*** Task data ***

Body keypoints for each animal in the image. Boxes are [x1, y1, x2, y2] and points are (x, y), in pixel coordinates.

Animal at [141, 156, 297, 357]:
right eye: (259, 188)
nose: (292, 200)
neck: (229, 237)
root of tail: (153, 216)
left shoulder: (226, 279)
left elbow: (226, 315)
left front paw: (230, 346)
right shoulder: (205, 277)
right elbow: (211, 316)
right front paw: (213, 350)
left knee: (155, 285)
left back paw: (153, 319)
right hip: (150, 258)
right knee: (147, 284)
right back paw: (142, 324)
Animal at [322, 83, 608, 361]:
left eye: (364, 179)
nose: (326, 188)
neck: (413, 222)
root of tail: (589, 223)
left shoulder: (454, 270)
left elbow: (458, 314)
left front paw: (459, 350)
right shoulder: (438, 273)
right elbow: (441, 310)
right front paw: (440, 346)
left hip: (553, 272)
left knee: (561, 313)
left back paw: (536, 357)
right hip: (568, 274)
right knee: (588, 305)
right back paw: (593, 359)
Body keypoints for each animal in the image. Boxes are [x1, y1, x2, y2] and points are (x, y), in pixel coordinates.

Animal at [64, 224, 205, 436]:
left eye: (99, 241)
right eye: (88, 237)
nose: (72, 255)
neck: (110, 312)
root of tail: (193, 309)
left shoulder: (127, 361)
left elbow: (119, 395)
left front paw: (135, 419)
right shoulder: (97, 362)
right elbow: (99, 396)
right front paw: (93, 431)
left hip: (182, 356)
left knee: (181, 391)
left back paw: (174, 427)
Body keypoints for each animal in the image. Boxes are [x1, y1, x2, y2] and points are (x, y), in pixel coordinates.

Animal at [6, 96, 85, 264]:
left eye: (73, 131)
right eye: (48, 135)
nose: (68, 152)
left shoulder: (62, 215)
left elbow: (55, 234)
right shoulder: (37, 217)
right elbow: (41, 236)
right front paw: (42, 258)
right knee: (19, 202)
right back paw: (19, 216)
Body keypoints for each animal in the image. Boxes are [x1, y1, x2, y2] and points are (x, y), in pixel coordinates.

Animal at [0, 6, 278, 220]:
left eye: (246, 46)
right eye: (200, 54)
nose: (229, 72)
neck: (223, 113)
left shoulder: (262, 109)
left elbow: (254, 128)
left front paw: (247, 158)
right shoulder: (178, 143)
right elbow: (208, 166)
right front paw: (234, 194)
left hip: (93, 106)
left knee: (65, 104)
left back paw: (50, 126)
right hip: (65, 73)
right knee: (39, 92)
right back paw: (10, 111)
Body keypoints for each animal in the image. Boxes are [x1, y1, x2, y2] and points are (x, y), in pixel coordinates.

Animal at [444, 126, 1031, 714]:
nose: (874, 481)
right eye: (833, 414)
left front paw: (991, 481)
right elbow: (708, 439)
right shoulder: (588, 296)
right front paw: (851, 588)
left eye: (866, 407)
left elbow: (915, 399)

*** End of Task data ***
*** Task data ***

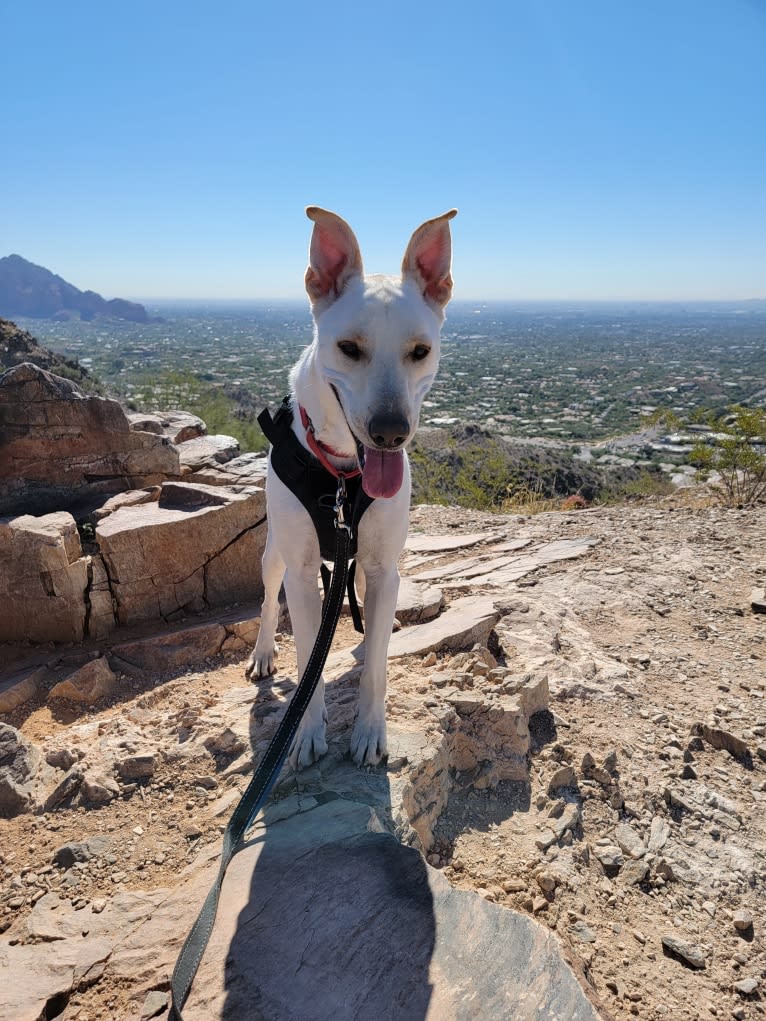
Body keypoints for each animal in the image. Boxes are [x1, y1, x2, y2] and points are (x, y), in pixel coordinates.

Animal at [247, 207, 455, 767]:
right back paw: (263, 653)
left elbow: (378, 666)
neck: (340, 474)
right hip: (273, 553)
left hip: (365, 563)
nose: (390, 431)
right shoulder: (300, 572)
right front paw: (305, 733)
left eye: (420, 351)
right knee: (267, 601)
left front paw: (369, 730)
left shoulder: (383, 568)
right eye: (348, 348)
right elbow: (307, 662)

*** End of Task data ***

Exercise requirements: Take the entries above and return only the lines from the one with "left hip: (553, 272)" to the one with "right eye: (833, 414)", both included, unchanged.

Exercise output:
left hip: (553, 272)
left knee: (561, 313)
left back paw: (536, 357)
right hip: (568, 274)
right knee: (588, 305)
right back paw: (593, 359)
Body keypoints for each animal in the image. Boxes are [x1, y1, x2, y2] and points are (x, y), in pixel coordinates.

Animal at [64, 224, 205, 436]:
left eye: (99, 241)
right eye: (88, 237)
nose: (72, 255)
neck: (110, 312)
root of tail: (193, 309)
left shoulder: (127, 361)
left elbow: (119, 395)
left front paw: (135, 419)
right shoulder: (97, 362)
right elbow: (99, 396)
right front paw: (93, 431)
left hip: (182, 356)
left knee: (181, 391)
left back paw: (174, 427)
Body keypoints for each animal in the image. Boxes are [x1, y1, x2, y2] and points are (x, y), in pixel coordinates.

Animal at [6, 96, 85, 264]:
left eye: (73, 131)
right eye: (48, 135)
nose: (68, 152)
left shoulder: (62, 215)
left elbow: (55, 234)
right shoulder: (37, 217)
right elbow: (41, 236)
right front paw: (42, 258)
right knee: (19, 202)
right back paw: (19, 216)
Body keypoints for each animal in the image. Boxes are [x1, y1, x2, y2] and points are (x, y), in pixel coordinates.

Animal at [0, 6, 278, 220]:
left eye: (246, 46)
right eye: (200, 54)
nose: (229, 72)
neck: (223, 113)
left shoulder: (262, 109)
left elbow: (254, 128)
left front paw: (247, 158)
right shoulder: (178, 143)
right elbow: (208, 166)
right front paw: (234, 194)
left hip: (93, 106)
left knee: (65, 104)
left back paw: (50, 126)
right hip: (65, 73)
right knee: (39, 92)
right back paw: (10, 111)
Body keypoints for each animal in the image. Boxes are [x1, y1, x2, y2] and points are (x, y), in pixel coordinates.

Animal at [444, 126, 1031, 714]:
nose: (874, 481)
right eye: (833, 414)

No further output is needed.